Attention anyone buying or selling a home in the Twin Cities metro, or who may be someday: a new alternative is available starting today — and techies will especially appreciate it. Redfin is in town.
Based in Seattle and founded in 2004, Redfin was actually the first company to put homes for sale on a searchable map online. It represents people either buying and selling a home. Founded and run by technologists, it has a team of experienced, full-service real estate agents who are advocates, not salespeople. Get this: they earn customer-satisfaction bonuses, not commissions.
“We selected the Twin Cities as our first new market to open in 2014,” said Bridget Frey, Redfin VP-Seattle Engineering. “We chose it because of the strength of the economy there, the concentration of universities, and a population that knows technology.’
Redfin’s web site features not only all the broker-listed homes for sale, but for-sale-by-owner properties as well — the ones that don’t pay brokers a commission. The other cool thing is Redfin has a variety of online tools and mobile apps that make the entire process of buying or selling a home “easier and more fun.” The company serves 23 U.S. markets (see map) and has closed some $13 billion in home sales since its founding.

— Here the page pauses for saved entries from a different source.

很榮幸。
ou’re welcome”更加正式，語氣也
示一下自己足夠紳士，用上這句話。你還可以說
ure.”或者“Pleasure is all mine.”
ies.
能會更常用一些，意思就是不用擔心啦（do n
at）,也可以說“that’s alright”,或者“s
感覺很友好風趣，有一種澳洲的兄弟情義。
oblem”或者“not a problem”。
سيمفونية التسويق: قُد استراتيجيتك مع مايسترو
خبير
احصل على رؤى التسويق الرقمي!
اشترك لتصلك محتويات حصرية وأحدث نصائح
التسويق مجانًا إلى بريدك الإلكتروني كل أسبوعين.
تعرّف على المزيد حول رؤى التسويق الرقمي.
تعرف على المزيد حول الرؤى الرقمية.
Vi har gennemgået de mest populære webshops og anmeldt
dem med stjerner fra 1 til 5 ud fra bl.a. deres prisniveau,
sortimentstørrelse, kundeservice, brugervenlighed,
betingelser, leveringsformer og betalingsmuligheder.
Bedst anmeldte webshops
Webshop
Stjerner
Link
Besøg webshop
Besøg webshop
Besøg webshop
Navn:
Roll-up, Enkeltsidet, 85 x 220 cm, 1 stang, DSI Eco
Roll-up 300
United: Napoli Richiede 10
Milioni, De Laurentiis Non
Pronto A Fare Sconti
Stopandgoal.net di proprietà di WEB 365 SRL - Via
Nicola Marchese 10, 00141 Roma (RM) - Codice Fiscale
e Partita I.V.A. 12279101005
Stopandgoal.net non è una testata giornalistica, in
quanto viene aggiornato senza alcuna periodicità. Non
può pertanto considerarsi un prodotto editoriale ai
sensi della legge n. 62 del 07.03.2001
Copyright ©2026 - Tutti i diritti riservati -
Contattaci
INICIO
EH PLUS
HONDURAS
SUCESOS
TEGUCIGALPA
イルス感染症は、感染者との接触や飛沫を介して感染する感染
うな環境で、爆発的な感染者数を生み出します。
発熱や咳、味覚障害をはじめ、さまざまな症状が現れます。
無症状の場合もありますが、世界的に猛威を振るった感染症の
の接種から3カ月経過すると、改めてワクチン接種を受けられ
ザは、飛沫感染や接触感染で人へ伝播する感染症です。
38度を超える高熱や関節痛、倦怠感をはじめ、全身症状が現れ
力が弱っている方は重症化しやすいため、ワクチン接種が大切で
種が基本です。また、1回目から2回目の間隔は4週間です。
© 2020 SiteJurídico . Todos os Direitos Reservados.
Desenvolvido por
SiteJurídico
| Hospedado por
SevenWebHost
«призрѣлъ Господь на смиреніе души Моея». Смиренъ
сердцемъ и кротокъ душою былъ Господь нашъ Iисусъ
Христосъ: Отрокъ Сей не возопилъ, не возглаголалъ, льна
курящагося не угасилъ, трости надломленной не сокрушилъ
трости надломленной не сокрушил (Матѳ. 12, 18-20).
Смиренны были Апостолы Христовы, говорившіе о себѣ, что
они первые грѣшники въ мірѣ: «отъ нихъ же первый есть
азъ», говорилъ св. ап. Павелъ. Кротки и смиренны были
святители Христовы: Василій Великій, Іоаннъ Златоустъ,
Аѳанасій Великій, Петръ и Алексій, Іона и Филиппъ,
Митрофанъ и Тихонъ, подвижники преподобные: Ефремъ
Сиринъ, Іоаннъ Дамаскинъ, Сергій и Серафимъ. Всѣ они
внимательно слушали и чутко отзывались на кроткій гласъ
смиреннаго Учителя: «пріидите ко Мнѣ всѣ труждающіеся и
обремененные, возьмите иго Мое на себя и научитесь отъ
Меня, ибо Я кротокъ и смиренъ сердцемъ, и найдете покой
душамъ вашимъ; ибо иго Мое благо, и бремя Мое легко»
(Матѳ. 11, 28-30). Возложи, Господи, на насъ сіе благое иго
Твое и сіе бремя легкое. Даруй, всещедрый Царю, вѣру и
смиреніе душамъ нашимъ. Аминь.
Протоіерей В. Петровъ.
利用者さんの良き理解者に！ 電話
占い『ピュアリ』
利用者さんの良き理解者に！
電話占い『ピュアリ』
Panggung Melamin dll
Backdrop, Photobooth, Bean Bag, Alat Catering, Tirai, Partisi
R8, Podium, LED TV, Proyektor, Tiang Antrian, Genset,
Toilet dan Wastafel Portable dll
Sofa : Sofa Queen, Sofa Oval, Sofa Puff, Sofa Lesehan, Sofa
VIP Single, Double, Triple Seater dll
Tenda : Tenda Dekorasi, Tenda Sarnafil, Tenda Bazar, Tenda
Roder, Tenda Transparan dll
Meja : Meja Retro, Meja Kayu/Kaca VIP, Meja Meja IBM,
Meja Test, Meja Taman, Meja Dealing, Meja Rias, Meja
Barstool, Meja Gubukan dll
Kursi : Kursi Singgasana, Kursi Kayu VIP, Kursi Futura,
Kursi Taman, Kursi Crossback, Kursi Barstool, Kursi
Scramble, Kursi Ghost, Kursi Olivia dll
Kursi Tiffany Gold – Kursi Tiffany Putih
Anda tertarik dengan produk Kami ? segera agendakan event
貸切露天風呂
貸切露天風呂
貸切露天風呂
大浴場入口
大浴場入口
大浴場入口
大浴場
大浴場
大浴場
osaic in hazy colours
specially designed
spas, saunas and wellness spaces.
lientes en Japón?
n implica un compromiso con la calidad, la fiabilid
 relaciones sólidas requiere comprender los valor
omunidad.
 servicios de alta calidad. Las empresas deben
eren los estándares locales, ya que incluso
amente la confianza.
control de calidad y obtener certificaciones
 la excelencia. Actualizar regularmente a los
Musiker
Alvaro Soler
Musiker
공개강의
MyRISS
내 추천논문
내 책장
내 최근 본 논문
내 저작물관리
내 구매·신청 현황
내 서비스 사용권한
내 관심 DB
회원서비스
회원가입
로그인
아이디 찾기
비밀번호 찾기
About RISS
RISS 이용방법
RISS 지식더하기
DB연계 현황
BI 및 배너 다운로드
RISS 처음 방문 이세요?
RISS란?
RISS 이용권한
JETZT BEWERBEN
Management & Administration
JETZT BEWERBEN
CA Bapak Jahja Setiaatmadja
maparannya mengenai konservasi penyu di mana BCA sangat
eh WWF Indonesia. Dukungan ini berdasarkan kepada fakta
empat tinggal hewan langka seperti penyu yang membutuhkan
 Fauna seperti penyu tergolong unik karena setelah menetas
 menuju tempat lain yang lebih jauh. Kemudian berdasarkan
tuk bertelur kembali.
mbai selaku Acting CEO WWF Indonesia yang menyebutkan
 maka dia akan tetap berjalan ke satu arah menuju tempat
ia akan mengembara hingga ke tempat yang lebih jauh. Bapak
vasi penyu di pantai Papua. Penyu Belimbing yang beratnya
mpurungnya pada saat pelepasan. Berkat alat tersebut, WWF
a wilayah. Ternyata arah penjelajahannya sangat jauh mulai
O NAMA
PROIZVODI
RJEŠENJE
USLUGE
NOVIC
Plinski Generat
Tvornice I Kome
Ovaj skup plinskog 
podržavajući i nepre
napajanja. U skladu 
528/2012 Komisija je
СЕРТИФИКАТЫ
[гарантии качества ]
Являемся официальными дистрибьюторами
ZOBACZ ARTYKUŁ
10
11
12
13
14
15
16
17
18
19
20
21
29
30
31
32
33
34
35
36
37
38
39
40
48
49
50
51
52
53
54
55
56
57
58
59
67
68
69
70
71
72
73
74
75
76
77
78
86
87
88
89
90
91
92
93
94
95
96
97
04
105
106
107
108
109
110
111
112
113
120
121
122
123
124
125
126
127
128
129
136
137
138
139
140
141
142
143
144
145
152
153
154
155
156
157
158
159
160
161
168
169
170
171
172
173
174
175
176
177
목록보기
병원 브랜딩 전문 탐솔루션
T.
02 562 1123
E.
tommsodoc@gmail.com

On its web site, the company says “Technology is why our agents get you into a hot property faster.” And “it’s how we promote your listing to the most buyers.” But what really got my attention is how it promises to “put money back into the pockets of both buying and selling customers.” Redfin refunds homebuyers a portion of the buyer’s agent commission. For a $500,000 home, a Redfin homebuyer in the Twin Cities would save more than $4,000. For listing clients, Redfin agents charge 1.5 percent rather than the typical 3.3 percent of a traditional agent, “while providing the full listing service, from pricing and staging advice and professional photography through the negotiation and closing processes.” For someone selling a $500,000 home, that equals a savings of $9,000.
Redfin has many online and mobile technology tools. For example:
• Home Value Tool – lets customers estimate the value of their home based on up-to-date home sale prices, details, and photos used by real estate agents.
• Search by School – shows all homes for sale within the boundaries of a particular school with one easy search.
• Instant Updates – immediately alert home-buyers about new listings and price drops. People using Redfin to search for listings in a given area will get an alert 15-30 minutes after a real estate agent lists a home for sale. Users of any other major real estate website have to wait till the next day. Either smartphone or email notifications are sent when new homes are listed or when the status or price of a “favorited” home changes.
For its debut in the Twin Cities market, the company said more than one million homes have been added today to its searchable database of active listings and sold homes in parts of Hennepin, Ramsey, Anoka, Washington, Dakota, Scott, Carver, and Wright, counties that make the largest portion of the Twin Cities metro area by population. For parts of these counties that Redfin doesn’t service directly, customers can work with Redfin’s partner agents. The company will expand its direct service to include the entire 13-county metro area as its business here grows. It is actively recruiting more agents. In addition, the company just told me, hours before their debut today, that “we have now successfully enabled state-wide search for Minnesota. That means that you can see and search for all the homes for sale anywhere throughout the state.”
I asked software VP Bridget Frey to describe further how her team works. “Our model is very different. We break down every step of the process. It’s all based on continual conversations between agents and developers. We make sure they work closely together.” She said Redfin’s product managers and software engineers both regularly travel throughout the country to “shadow” agents in their daily work. “It’s all about getting an optimal experience for the buyer or seller. The best solutions are often not what the developer first envisioned, and in many cases what neither the agent nor developer would have thought.”
The company employs hundred of engineers in Seattle and the Bay Area, as well as hundreds of agents throughout the U.S. The Redfin model is different from that of other brokerages in the way it “aligns agent and customer interests.” Unlike traditional real estate agents, Redfin agents are paid a salary and benefits, with customer satisfaction ratings – not transactions – determining the agents bonus. All reviews for all Redfin agents are published online. More about the Redfin model here. And about its data quality here — which it says is a major differentiator: “We make it our business to have the most accurate data out there, updated every 15 to 30 minutes so you’ll never miss out.” Other sites that provide online listings nationally include Zillow and Trulia, but they have very different models, said Redfin’s Frey.
“We are a ‘real world’ real estate brokerage,” she said, “which means we have a local presence where we operate — local people, who know the local market.” To that end, Redfin hired Chris Prescott as its Minnesota market manager. “When I heard Redfin was coming to Minnesota, I knew I had to be part of their mission to change real estate here in the Twin Cities,” he said. “After being in the business for 20-plus years, I am very excited about the opportunity to change the way real estate is done and make it better for buyers, sellers and agents.”
Redfin is recruiting more agents in the Twin Cities metro area. Its pitch: “We believe real estate should be built on exceptional client service and advocacy, and we need passionate agents like you to advance our vision. Motivated clients come directly to you through our website, so you can focus on providing impeccable service — not selling yourself. Come hungry: Redfin Agents close an average of three deals per month versus the industry average of six deals per year.”